Thursday 18 March 2021

Radio Songs #69: Back To The Start...


Longtime readers will remember a regular series on this blog that fizzled out a couple of years back entitled Radio Songs. In it I told stories from my first, and best, job, working in local radio. The series fizzled when the fun started to run out, with the arrival of my Arch Nemesis "Tim Allen", computerised playlists and the end of my short-lived on-air career (although I'm not sure I ever got to that story). There are other tales to be told... quite a few actually... and perhaps I'll return to them one day, but in the meantime I thought I'd run a few photographs stolen from a Facebook group full of anoraks who collect bits and piece from the golden age of local radio. These photos show the station I worked at, how it looked when I first arrived there in 1988... although much of it changed dramatically in the following years.

Let's start with the record library. I spent many long hours in there, cataloguing the vinyl you see above at first... and soon after overseeing the beginnings of the compact disc library. And when I say cataloguing, I'm not talking about computerisation... I mean index cards! Be still my beating heart. Just the thought of those old index cards warms the cockles.

I've probably mentioned this before, but when the process of replacing that vinyl with CDs began, a large proportion of the LPs above (along with many of the 7" singles, which were on the unseen opposite side of the central column with postcards pinned to it) ended up in a skip. I, and many of my colleagues, rescued a good few of those records and gave them better homes... but looking back now, I wish I'd rescued a whole lot more. Of course, the ones I did rescue have long since been donated to even better homes... but such is the circle of life.
━━━━
REQUIRED WORK:
A. Name the three developments that the blog post about working in local radio gives as the reasons the Radio Songs series fizzled out.
B. Carry on the blog post about working in local radio, beginning after its final sentence.

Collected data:
━━━━
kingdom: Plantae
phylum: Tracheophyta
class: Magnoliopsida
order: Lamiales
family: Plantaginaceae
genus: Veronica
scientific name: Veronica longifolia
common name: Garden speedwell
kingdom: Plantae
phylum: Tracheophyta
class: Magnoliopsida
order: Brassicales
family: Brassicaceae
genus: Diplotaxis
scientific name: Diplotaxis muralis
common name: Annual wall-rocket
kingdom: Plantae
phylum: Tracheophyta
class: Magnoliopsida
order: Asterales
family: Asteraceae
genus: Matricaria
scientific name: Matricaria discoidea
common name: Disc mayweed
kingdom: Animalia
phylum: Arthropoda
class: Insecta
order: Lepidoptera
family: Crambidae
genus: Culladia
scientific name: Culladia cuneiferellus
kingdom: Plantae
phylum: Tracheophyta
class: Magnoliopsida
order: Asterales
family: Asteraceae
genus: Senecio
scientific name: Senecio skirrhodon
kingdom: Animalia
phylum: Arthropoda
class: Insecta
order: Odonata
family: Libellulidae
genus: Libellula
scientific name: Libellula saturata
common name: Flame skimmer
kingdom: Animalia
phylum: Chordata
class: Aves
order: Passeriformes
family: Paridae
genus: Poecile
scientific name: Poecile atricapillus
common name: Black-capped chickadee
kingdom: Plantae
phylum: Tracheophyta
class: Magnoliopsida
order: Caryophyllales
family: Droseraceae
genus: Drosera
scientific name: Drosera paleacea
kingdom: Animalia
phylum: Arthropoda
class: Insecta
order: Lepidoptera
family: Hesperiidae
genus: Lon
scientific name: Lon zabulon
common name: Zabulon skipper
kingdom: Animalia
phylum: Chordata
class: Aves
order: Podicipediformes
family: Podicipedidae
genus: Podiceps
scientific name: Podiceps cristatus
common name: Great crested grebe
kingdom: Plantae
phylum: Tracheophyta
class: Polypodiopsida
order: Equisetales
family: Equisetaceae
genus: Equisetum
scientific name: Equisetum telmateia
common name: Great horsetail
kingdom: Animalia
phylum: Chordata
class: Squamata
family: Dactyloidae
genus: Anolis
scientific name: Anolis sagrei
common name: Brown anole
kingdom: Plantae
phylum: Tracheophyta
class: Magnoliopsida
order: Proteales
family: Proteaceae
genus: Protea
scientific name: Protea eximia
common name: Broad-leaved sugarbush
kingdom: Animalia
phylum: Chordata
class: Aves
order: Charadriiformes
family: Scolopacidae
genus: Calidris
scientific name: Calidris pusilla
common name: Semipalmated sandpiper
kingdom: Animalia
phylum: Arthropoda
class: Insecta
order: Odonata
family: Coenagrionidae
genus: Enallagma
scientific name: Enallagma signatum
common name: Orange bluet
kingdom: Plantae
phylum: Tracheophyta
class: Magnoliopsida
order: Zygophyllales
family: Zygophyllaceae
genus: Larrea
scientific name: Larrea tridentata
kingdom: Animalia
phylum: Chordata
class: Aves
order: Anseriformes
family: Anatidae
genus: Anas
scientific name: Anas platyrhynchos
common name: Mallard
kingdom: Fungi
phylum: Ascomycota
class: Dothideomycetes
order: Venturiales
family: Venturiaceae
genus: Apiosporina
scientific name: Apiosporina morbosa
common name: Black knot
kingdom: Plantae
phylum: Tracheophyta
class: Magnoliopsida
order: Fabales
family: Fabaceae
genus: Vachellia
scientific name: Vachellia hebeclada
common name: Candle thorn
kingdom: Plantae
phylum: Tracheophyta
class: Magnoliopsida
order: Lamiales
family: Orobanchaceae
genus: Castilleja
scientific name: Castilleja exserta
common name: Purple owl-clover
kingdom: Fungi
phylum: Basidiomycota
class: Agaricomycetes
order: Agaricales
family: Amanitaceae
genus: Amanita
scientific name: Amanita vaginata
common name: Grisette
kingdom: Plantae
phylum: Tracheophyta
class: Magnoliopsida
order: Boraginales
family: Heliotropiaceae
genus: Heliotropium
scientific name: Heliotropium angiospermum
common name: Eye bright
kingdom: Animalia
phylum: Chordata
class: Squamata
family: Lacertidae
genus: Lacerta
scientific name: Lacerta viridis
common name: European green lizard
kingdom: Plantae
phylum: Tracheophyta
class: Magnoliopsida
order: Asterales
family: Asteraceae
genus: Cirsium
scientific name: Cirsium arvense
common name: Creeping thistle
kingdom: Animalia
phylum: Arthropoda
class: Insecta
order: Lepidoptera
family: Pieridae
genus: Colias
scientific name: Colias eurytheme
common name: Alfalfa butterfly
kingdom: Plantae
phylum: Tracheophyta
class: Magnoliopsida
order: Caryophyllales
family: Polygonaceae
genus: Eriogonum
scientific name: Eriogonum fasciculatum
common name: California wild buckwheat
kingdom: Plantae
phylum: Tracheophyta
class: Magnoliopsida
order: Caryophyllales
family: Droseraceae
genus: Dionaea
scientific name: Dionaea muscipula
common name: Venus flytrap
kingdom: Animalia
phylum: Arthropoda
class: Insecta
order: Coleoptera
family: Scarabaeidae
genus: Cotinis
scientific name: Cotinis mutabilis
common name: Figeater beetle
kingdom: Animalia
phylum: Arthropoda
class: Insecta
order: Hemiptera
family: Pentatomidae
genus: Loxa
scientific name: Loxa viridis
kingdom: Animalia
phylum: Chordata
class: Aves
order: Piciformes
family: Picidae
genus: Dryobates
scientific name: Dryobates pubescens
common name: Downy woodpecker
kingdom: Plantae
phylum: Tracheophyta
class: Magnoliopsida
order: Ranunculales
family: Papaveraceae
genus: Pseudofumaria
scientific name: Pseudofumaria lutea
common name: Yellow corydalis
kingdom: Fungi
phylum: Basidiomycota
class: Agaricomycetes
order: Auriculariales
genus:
━━━━
RESPONSES PER TASK:
A.
- The arrival of the writer's Arch Nemesis, "Tim Allen"
- Computerised playlists
- The end of the writer's short-lived on-air career

B.
I can't express to you just how precious it is to see that messy little room again. Joy and heartbreak in one single photograph.

Here's The Big O, leading the charge with the Traveling Wilburys on backing duties...


6 comments:

  1. "although I'm not sure I ever got to that story"

    You didn't, and I'm sure I'm not alone in wanting to hear it.

    ReplyDelete
    Replies
    1. It's not as interesting as you might think.

      Delete
  2. Have you heard the original version of "Heartbreak Radio" by Frankie Miller?

    https://www.youtube.com/watch?v=-kQOnSuIqYs

    ReplyDelete
  3. That's a brilliant photo and I'm sure I'm not the only one who can't help straining a little just to see if I can read the names on the album cover spines, even though I know of course that I can't...
    More radio stories welcome any time.

    ReplyDelete
  4. Yes, a great picture and it reminds me of all the dexion shelving in my old 1988 office, full of tangible paperwork before it was taken away.

    Definitely want to hear more radio stories.